> [Supplied material]
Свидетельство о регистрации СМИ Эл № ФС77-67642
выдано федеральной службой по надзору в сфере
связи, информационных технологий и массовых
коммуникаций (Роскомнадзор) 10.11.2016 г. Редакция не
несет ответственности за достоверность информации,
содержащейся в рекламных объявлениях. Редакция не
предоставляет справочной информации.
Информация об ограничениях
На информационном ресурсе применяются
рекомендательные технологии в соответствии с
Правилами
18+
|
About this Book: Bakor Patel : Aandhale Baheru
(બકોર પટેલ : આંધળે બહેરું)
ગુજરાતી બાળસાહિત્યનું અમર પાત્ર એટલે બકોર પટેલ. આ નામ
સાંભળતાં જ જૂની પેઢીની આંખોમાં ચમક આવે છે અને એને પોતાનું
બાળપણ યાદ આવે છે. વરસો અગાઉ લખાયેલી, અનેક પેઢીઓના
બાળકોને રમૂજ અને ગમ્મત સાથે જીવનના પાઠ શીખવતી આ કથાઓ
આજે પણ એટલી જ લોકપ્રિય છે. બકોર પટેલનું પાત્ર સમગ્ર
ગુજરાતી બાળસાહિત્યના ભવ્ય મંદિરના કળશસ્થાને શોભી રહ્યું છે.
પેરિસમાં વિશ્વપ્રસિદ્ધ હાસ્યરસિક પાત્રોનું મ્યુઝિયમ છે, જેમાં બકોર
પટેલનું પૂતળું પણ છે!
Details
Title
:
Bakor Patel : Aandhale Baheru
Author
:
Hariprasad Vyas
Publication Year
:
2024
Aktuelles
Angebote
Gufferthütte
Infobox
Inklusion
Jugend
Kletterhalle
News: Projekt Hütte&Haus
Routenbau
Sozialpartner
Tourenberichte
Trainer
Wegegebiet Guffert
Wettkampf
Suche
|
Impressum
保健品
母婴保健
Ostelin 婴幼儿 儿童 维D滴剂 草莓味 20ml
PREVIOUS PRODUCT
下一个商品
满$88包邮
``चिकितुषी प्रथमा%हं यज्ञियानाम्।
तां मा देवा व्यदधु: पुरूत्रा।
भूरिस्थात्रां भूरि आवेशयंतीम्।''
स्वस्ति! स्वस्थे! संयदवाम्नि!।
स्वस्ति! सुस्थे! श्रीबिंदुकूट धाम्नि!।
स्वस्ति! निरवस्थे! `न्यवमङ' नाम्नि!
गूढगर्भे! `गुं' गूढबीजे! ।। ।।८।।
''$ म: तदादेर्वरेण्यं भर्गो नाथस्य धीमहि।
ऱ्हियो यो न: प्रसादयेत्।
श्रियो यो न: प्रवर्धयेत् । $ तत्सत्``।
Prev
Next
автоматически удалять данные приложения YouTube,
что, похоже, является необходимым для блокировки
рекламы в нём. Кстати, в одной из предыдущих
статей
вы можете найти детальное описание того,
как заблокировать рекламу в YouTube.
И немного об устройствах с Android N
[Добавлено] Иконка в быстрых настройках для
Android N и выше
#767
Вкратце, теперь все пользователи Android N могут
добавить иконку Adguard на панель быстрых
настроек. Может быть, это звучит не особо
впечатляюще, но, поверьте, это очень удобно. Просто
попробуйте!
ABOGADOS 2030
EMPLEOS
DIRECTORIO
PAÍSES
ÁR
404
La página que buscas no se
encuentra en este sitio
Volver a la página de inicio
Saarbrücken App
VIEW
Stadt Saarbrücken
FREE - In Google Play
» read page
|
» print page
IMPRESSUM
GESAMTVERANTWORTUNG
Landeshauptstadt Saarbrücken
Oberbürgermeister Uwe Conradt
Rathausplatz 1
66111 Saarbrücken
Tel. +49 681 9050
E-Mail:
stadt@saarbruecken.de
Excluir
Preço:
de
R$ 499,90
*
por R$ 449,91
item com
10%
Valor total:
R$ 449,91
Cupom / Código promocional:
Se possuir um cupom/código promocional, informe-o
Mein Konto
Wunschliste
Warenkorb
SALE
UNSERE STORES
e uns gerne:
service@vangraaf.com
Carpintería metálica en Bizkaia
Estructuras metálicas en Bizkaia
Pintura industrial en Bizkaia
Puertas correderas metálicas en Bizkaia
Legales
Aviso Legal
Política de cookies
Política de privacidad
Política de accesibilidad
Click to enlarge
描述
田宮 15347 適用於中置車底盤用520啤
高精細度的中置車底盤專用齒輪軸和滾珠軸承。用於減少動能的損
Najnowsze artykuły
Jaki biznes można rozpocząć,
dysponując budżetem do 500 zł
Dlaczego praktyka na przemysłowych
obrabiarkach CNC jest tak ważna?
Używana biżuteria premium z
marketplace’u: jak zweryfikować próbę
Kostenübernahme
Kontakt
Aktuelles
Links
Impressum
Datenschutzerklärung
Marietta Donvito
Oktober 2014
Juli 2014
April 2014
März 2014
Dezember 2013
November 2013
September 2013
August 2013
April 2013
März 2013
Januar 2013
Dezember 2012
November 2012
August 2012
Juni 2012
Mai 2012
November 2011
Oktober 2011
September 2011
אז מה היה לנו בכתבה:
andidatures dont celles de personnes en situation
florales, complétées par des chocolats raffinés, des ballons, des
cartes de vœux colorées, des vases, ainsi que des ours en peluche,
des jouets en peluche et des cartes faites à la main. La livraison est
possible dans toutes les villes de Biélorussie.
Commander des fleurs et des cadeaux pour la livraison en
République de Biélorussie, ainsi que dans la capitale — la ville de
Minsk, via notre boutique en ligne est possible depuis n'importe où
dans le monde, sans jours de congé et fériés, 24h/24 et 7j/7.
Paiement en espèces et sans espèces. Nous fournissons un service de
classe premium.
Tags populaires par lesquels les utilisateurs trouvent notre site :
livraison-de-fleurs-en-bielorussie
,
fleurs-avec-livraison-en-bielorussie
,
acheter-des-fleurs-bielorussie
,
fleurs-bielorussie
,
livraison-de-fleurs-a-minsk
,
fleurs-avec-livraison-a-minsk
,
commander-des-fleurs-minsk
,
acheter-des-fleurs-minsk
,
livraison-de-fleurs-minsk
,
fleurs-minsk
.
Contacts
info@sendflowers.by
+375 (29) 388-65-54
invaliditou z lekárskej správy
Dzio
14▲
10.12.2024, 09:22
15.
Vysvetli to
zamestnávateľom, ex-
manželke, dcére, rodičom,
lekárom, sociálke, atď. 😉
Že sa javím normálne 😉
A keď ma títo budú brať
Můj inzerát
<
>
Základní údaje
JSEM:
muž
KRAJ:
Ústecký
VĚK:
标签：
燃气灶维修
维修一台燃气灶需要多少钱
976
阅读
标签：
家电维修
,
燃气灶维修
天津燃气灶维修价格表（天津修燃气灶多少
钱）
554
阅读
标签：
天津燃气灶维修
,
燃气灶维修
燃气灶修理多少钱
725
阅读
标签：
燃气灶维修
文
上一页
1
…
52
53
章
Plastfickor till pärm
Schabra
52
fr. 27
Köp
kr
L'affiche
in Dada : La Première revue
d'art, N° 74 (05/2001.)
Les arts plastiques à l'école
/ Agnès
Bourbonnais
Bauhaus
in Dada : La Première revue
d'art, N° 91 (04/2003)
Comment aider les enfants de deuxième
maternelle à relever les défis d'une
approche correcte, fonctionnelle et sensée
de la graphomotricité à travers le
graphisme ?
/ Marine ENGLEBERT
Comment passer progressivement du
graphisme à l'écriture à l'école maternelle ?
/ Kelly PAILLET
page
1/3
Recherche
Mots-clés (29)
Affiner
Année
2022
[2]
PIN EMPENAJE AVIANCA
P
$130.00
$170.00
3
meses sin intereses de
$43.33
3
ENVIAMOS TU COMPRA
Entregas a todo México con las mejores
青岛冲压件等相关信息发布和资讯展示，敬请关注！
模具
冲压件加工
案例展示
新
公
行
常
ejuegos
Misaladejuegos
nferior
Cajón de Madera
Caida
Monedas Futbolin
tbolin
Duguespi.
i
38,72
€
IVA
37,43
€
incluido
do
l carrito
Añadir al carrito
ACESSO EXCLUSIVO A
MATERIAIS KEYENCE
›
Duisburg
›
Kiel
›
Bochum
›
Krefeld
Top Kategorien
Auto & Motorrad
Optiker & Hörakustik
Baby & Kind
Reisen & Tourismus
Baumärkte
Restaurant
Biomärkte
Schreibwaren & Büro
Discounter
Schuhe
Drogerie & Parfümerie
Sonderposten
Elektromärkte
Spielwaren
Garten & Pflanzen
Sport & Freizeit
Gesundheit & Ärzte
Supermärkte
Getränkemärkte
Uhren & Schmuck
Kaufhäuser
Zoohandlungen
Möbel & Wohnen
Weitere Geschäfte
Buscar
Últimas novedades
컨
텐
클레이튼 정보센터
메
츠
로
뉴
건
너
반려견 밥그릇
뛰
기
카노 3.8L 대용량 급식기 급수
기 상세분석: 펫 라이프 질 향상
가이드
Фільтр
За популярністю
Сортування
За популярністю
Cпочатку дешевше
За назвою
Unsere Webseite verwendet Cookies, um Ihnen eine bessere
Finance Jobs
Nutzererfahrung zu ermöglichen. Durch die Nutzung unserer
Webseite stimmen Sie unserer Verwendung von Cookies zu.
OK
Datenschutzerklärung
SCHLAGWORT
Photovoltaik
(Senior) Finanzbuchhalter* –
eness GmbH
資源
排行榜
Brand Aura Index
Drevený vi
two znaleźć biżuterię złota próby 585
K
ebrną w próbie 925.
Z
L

> [Exercise objective] Beginning at the first line above, repeat exactly until the line containing "рекомендательные технологии в соответствии с", which is included.

> [Task solution]
Свидетельство о регистрации СМИ Эл № ФС77-67642
выдано федеральной службой по надзору в сфере
связи, информационных технологий и массовых
коммуникаций (Роскомнадзор) 10.11.2016 г. Редакция не
несет ответственности за достоверность информации,
содержащейся в рекламных объявлениях. Редакция не
предоставляет справочной информации.
Информация об ограничениях
На информационном ресурсе применяются
рекомендательные технологии в соответствии с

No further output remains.